Si l’on a accepté un travail, et qu’il ait été convenu que, dans le cas où il ne serait achevé qu’après une date déterminée, on devrait payer une pénalité significative, il faut distinguer : si, au moment où l’on a accepté ce travail, on était certain que l’on réussirait à l’achever dans les délais, sans qu’il soit besoin de travailler à ‘Hol hamo’ed, mais que, au cours de l’exécution du travail, un incident soit survenu – incident tel que, si l’on ne travaillait pas à ‘Hol hamo’ed, on n’aurait pas le temps d’achever le travail dans les délais –, il sera permis de travailler à ‘Hol hamo’ed.
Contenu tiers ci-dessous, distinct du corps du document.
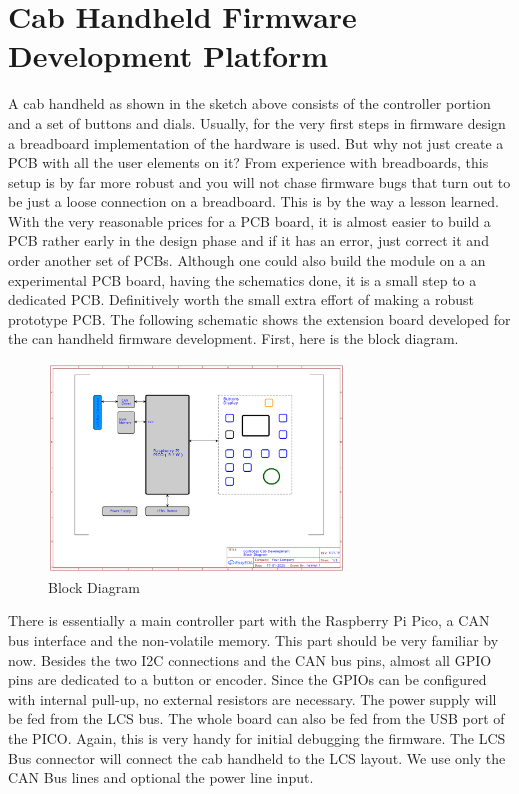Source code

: \chapter{Cab Handheld Firmware Development Platform}

A cab handheld as shown in the sketch above consists of the controller portion and a set of buttons and dials. Usually, for the very first steps in firmware design a breadboard implementation of the hardware is used. But why not just create a PCB with all the user elements on it? From experience with breadboards, this setup is by far more robust and you will not chase firmware bugs that turn out to be just a loose connection on a breadboard. This is by the way a lesson learned. With the very reasonable prices for a PCB board, it is almost easier to build a PCB rather early in the design phase and if it has an error, just correct it and order another set of PCBs. Although one could also build the module on a an experimental PCB board, having the schematics done, it is a small step to a dedicated PCB. Definitively worth the small extra effort of making a robust prototype PCB. The following schematic shows the extension board developed for the can handheld firmware development. First, here is the block diagram.

\begin{figure}[htbp]
    \centering
    \includegraphics[page=1, width=0.7\textwidth]{./Schematics/Schematic_LcsNodes-Cab-Dev.pdf}
    \caption{Block Diagram}
\end{figure}
\FloatBarrier

There is essentially a main controller part with the Raspberry Pi Pico, a CAN bus interface and the non-volatile memory. This part should be very familiar by now. Besides the two I2C connections and the CAN bus pins, almost all GPIO pins are dedicated to a button or encoder. Since the GPIOs can be configured with internal pull-up, no external resistors are necessary. The power supply will be fed from the LCS bus. The whole board can also be fed from the USB port of the PICO. Again, this is very handy for initial debugging the firmware. The LCS Bus connector will connect the cab handheld to the LCS layout. We use only the CAN Bus lines and optional the power line input.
Mais si, dès l’abord, on savait que, même en se hâtant, le risque serait élevé de ne pas avoir le temps de terminer l’ouvrage sans avoir à travailler à ‘Hol hamo’ed, la situation est comparable à celle où l’on programme son travail de façon à l’exécuter pendant la fête ; il sera donc interdit de travailler à ‘Hol hamo’ed.

Généralement, il faut savoir que l’autorisation de travailler à ‘Hol hamo’ed ne vaut que dans des cas particuliers, qui ne peuvent survenir qu’une fois en plusieurs fêtes. Aussi, quand un entrepreneur demande à chaque fête la permission de travailler au titre de l’évitement d’une perte, il n’y a pas lieu, en général, de la lui accorder, car il ne s’agit pas de perte réelle, mais de manque à gagner ; ou bien encore il s’agit d’une entreprise qui n’est pas convenablement dirigée, de sorte que, de toutes façons, travailler à ‘Hol hamo’ed ne résoudra pas le problème[3].
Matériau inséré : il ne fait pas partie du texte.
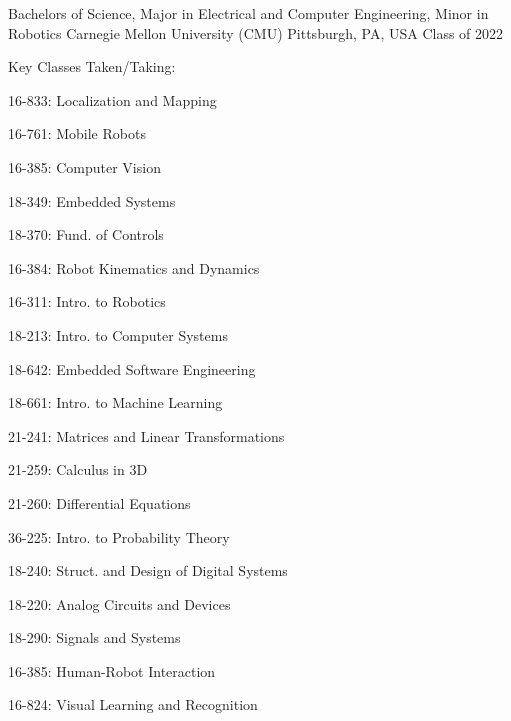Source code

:\begin{cventries}
\cventry
{Bachelors of Science, Major in Electrical and Computer Engineering, Minor in Robotics} %
{Carnegie Mellon University (CMU)} %
{Pittsburgh, PA, USA} %
{Class of 2022} %
{ %
	Key Classes Taken/Taking:\smallskip
	\begin{cvitems}
	\begin{multicols}{2}[]
        \item 16-833: Localization and Mapping 
        \item 16-761: Mobile Robots 
        \item 16-385: Computer Vision 
        \item 18-349: Embedded Systems 
        \item 18-370: Fund. of Controls 
        \item 16-384: Robot Kinematics and Dynamics 
        \item 16-311: Intro. to Robotics 
		\item 18-213: Intro. to Computer Systems 
        \item 18-642: Embedded Software Engineering
        \item 18-661: Intro. to Machine Learning
		\item 21-241: Matrices and Linear Transformations 
		\item 21-259: Calculus in 3D 
        \item 21-260: Differential Equations 
        \item 36-225: Intro. to Probability Theory 
        \item 18-240: Struct. and Design of Digital Systems 
        \item 18-220: Analog Circuits and Devices 
        \item 18-290: Signals and Systems 
        \item 16-385: Human-Robot Interaction 
        \item 16-824: Visual Learning and Recognition
	\end{multicols}
	\end{cvitems}
}


\end{cventries}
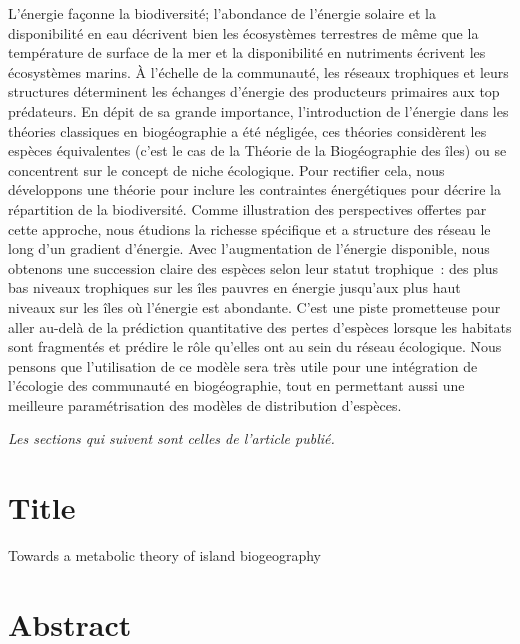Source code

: L’énergie façonne la biodiversité; l’abondance de l’énergie solaire et la
disponibilité en eau décrivent bien les écosystèmes terrestres de même que la
température de surface de la mer et la disponibilité en nutriments écrivent les
écosystèmes marins. À l'échelle de la communauté, les réseaux trophiques et
leurs structures déterminent les échanges d'énergie des producteurs primaires
aux top prédateurs. En dépit de sa grande importance, l'introduction de
l'énergie dans les théories classiques en biogéographie a été négligée, ces
théories considèrent les espèces équivalentes (c'est le cas de la Théorie de la
Biogéographie des îles) ou se concentrent sur le concept de niche
écologique. Pour rectifier cela, nous développons une théorie pour inclure
les contraintes énergétiques pour décrire la répartition de la biodiversité.
Comme illustration des perspectives offertes par cette approche, nous étudions
la richesse spécifique et a structure des réseau le long d'un gradient
d'énergie. Avec l'augmentation de l'énergie disponible, nous obtenons une succession claire
des espèces selon leur statut trophique~: des plus bas niveaux trophiques sur
les îles pauvres en énergie jusqu'aux plus haut niveaux sur les îles où l'énergie
est abondante. C'est une piste prometteuse pour aller au-delà de la prédiction quantitative
des pertes d’espèces lorsque les habitats sont fragmentés et prédire le rôle qu'elles
ont au sein du réseau écologique. Nous pensons que l'utilisation de ce modèle
sera très utile pour une intégration de l'écologie des communauté en biogéographie,
tout en permettant aussi une meilleure paramétrisation des modèles de distribution
d'espèces.




\emph{Les sections qui suivent sont celles de l'article publié.}
\section{Title}\label{title}

Towards a metabolic theory of island biogeography

\section{Abstract}\label{abstract}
[3]. Quand il y a un motif pour que le temps de travail tombe précisément à ‘Hol hamo’ed, par exemple dans le cas d’un véhicule de transport de personnes, qui travaille tous les jours ouvrables, et qui ne peut subir de réparations périodiques – sans perte significative – qu’à ‘Hol hamo’ed, parce qu’alors il n’est pas nécessaire de convoyer des ouvriers : on trouve un auteur qui autorise à faire accomplir ces révisions à ‘Hol hamo’ed, lorsque la nécessité est grande (‘Hol Hamo’ed Kehilkhato, supplément 2, 98) ; un autre auteur l’interdit, car cela n’est considéré que comme un manque à gagner (Chemirat Hamo’ed Kehilkhato 6, 29). Il semble qu’il n’y ait pas lieu d’être indulgent en la matière, lorsque les révisions sont faites par un Juif. Mais on peut procéder aux révisions par le biais d’un entrepreneur non-juif, à condition de lui confier le véhicule avant la fête (cf. ci-dessus, chap. 11 § 18).